Cereus Blooms at Night Quotes

Quotes

“Somehow you don't question things until you come face to face with the person and suddenly - suddenly you realize that behind all the stories it have a flesh and blood, breathing, feeling person who capable of hurting, yes!”

Tyler

On arrival at the Paradise Alms House, Mala is treated as a dangerous patient because she is a murderer who has been declared mentally unfit. Tyler is the only nurse who shows any measure of empathy towards her as he narrates her story from her early life. On the surface, she is a murderer who committed an unforgivable crime while underneath she is a victim of emotional and physical abuse. The reader is left to determine if she is innocent or guilty depending on their own moral compass and judgment. Whilst Tyler chooses to not judge her out of her action to take her father’s life, but by the trauma she underwent on that man’s hands.

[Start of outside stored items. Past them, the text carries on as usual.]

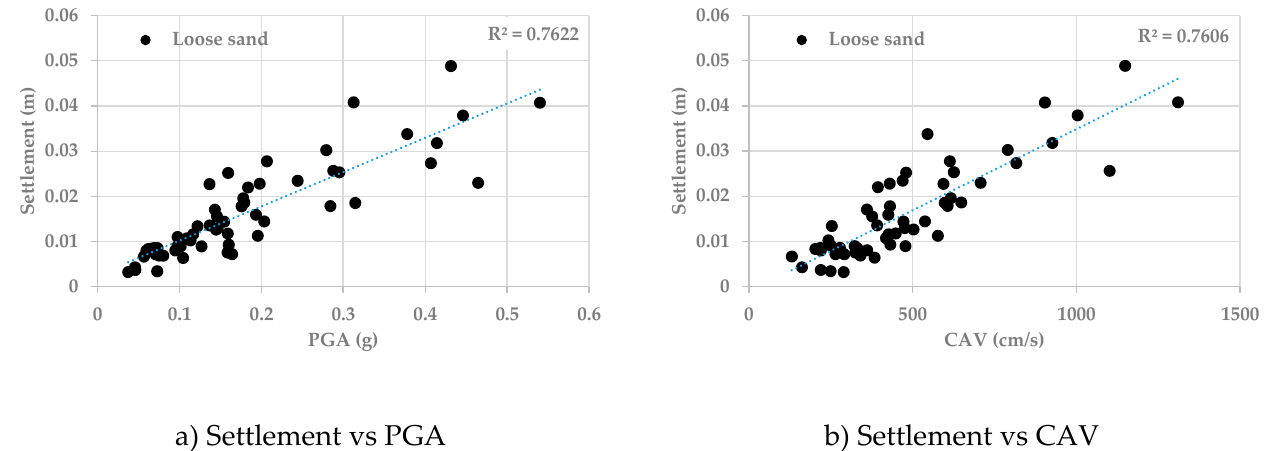
Figure 3. Comparison of the relationships between liquefaction-induced settlement and PGA and liquefaction-induced settlement and CAV.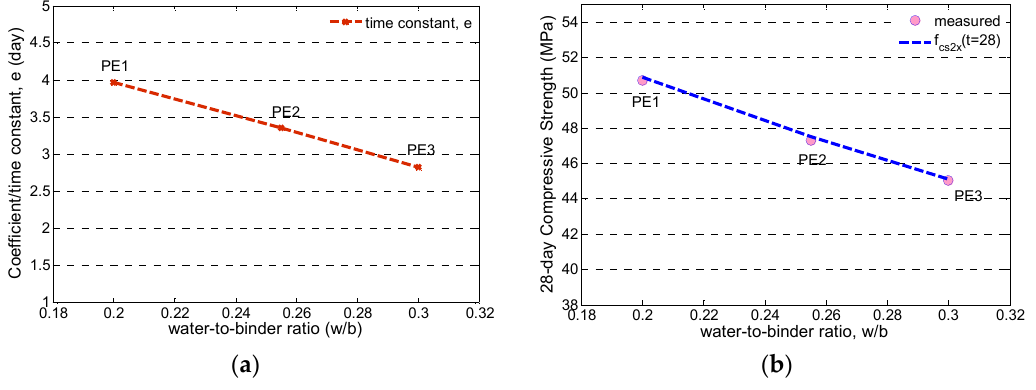
Figure 11. ( a ) Regression coefficient (time constant), e versus w / b ; ( b ) comparison of the 28 ‐ day strengths: measurement, regression values using (5).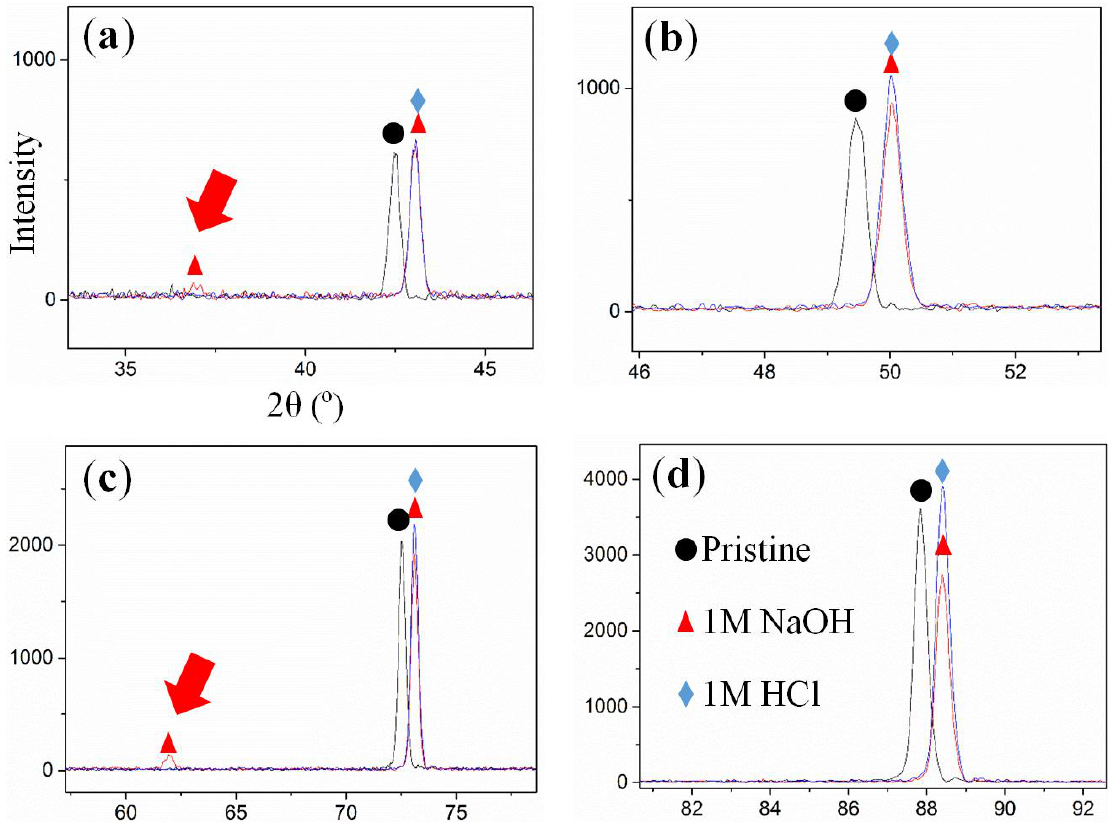
Figure 6. X-ray diffraction (XRD) patterns of de-alloyed CuZn 30 foil de-alloyed with 1 M NaOH and 1 M HCl: ( a ) 2θ = 35°–45°; ( b ) 2θ = 46°–53°; ( c ) 2θ = 62°–77°;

“I wonder at how many of us, feeling unsafe and unprotected, either end up running far away from everything we know and love, or staying and simply going mad. I have decided today that neither option is more or less noble than the other. They are merely different ways of coping, and we each must cope as best we can.”

Tyler

The narrative highlights how exploitation and abuse can drive an individual into mental anguish that they cannot wake up from. Mala’s case is one that demonstrates the way parental abuse can distort a child's perception of reality which impacts their adult life. Despite her homicidal action, it is sort of a means of seeking closure or rather coping with her existential suffering. Thus, Tyler looks at the coping mechanisms and that any response is still as complex as the next.